-- WORK REQUEST --
Your reply should repeat all records verbatim and contain no images.

Pictured people or hands with joints:
-----

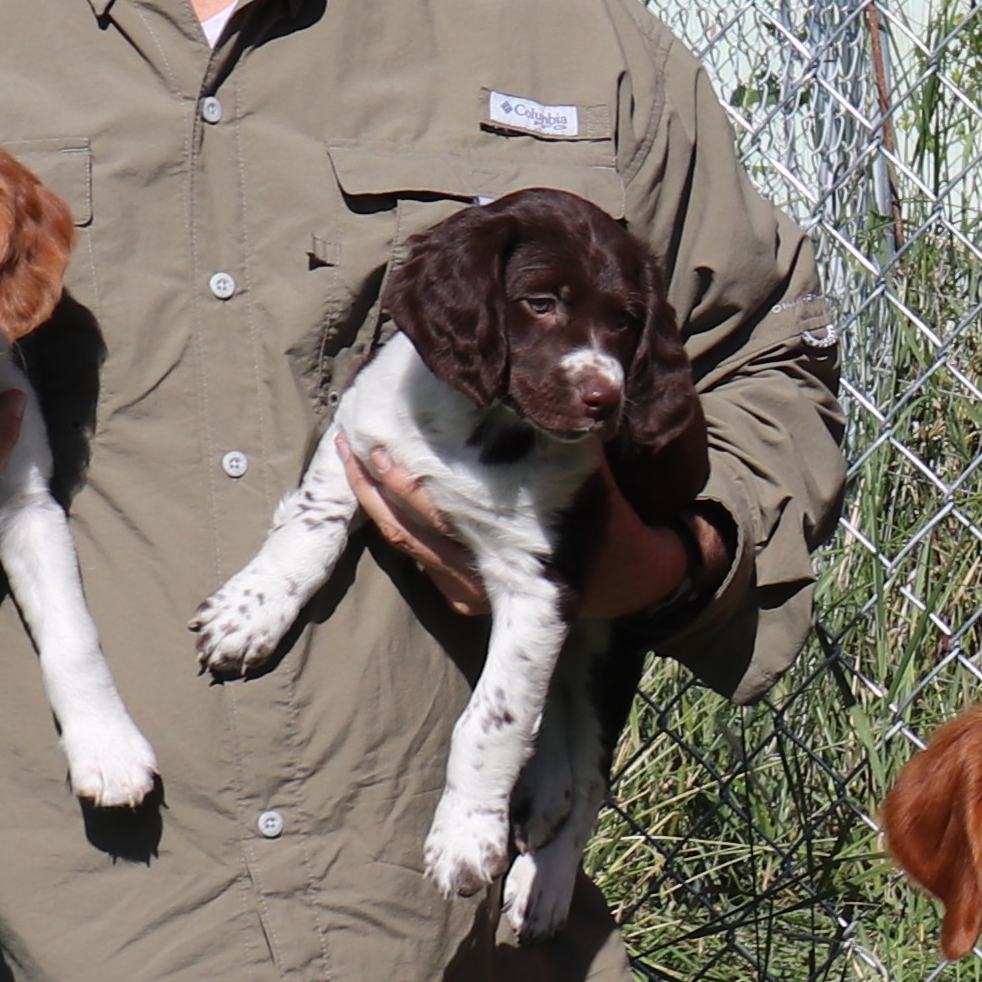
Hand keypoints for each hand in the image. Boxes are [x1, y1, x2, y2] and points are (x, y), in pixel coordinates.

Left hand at [342, 439, 720, 623]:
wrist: (632, 577)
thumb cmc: (610, 518)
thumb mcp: (588, 474)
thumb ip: (553, 437)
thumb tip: (530, 384)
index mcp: (505, 553)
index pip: (431, 515)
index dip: (397, 480)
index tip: (376, 442)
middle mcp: (478, 581)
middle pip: (403, 531)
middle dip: (371, 485)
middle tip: (349, 441)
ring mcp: (466, 592)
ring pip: (402, 545)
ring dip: (373, 502)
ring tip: (353, 459)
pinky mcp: (462, 596)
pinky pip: (415, 558)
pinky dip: (392, 522)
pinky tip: (378, 489)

-----

-- RESPONSE --
Hand keypoints for each hand in the image. Boxes are [x1, y1, x2, y2] and points are (x, y), in pixel coordinates.

Left hand at [342, 439, 720, 623]:
wrist: (632, 577)
thumb cmc: (610, 518)
thumb mcp: (588, 474)
thumb ip: (553, 437)
thumb tip: (530, 384)
index mcp: (505, 553)
index pip: (431, 515)
index dip: (397, 480)
index tip: (376, 442)
middle mcp: (478, 581)
middle pip: (403, 531)
middle dip: (371, 485)
middle tip: (349, 441)
ring mcp: (466, 592)
ring pip: (402, 545)
ring dip: (373, 502)
ring tip: (353, 459)
pinky mcp: (462, 596)
pinky pip: (415, 558)
pinky dip: (392, 522)
pinky tip: (378, 489)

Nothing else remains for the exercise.